I am well aware of this problem since I install every package in it's
own prefix, but (as you point out) it's a common problem. Perhaps the
standard should say that they help viewer must also look in /usr and
/usr/local apart from it's own prefix? Do we also need a standard name
of the environment variablr to use?

> As far as having the metadata as part of the main file goes: one
> drawback is the time penalty -- it is faster to read a number of small
> files to extract the metadata and see what docs are available (e.g.
> .desktop files) than to parse the same number of large document files.

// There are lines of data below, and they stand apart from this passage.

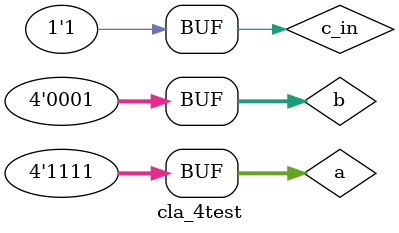
<source format=v>
`timescale 1ns / 1ps


module cla_4test;

	// Inputs
	reg [3:0] a;
	reg [3:0] b;
	reg c_in;

	// Outputs
	wire [3:0] s;
	wire g_out;
	wire p_out;

	// Instantiate the Unit Under Test (UUT)
	cla_4 uut (
		.a(a), 
		.b(b), 
		.c_in(c_in), 
		.s(s), 
		.g_out(g_out), 
		.p_out(p_out)
	);

	initial begin
		// Initialize Inputs
		a = 4'b1001;
		b = 4'b0110;
		c_in = 0;

		// Wait 100 ns for global reset to finish
		#100;
        
		a = 4'b1111;
		b = 4'b0001;
		c_in = 1;
		#100;
		// Add stimulus here

	end
      
endmodule


</source>
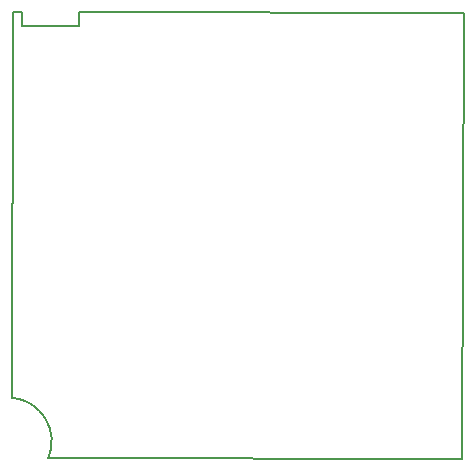
<source format=gbr>
G04 #@! TF.GenerationSoftware,KiCad,Pcbnew,5.1.7-a382d34a8~88~ubuntu18.04.1*
G04 #@! TF.CreationDate,2021-11-20T10:26:26+05:30*
G04 #@! TF.ProjectId,BackEnd_switch_Normal_v1,4261636b-456e-4645-9f73-77697463685f,rev?*
G04 #@! TF.SameCoordinates,Original*
G04 #@! TF.FileFunction,Other,User*
%FSLAX46Y46*%
G04 Gerber Fmt 4.6, Leading zero omitted, Abs format (unit mm)*
G04 Created by KiCad (PCBNEW 5.1.7-a382d34a8~88~ubuntu18.04.1) date 2021-11-20 10:26:26*
%MOMM*%
%LPD*%
G01*
G04 APERTURE LIST*
%ADD10C,0.150000*%
G04 APERTURE END LIST*
D10*
X112763345Y-130474260D02*
G75*
G02*
X115811300Y-135605520I-357125J-3683000D01*
G01*
X113616740Y-97835720D02*
X112798860Y-97838260D01*
X118379240Y-98973640D02*
X118394480Y-97828100D01*
X113611660Y-98976180D02*
X118379240Y-98973640D01*
X113616740Y-97835720D02*
X113611660Y-98976180D01*
X150980140Y-97909380D02*
X118394480Y-97828100D01*
X150853140Y-135656320D02*
X150980140Y-97909380D01*
X115811300Y-135605520D02*
X150853140Y-135656320D01*
X112798860Y-97838260D02*
X112763300Y-130472180D01*
M02*

</source>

I didn't really mean that the meta data must be embedded in large
document files, it could be a smaller file living besides the larger
files. My point was that the meta data should not be stored somewhere
else, rather be considered a part of the documentation. And how to store
if should be considered a part of the specification on which file
formats to use, rather than a separate issue, IMHO.

> > Then there is the task of designing the help viewer(s), but that can
> > be done in just any way, as long as it knows about these two simple
> > things?
> 
> Using one application name for the help viewer would mean I could not
> have the GNOME help viewer and the KDE help viewer installed and
> usable at the same time.

If you really want to do that you can have different commands to invoke
them, in the same way as you can have different versions of the same
viewer. But my assumption is that must people don't want that (they even
want to avoid it), they want to use their favourite viewer all the time.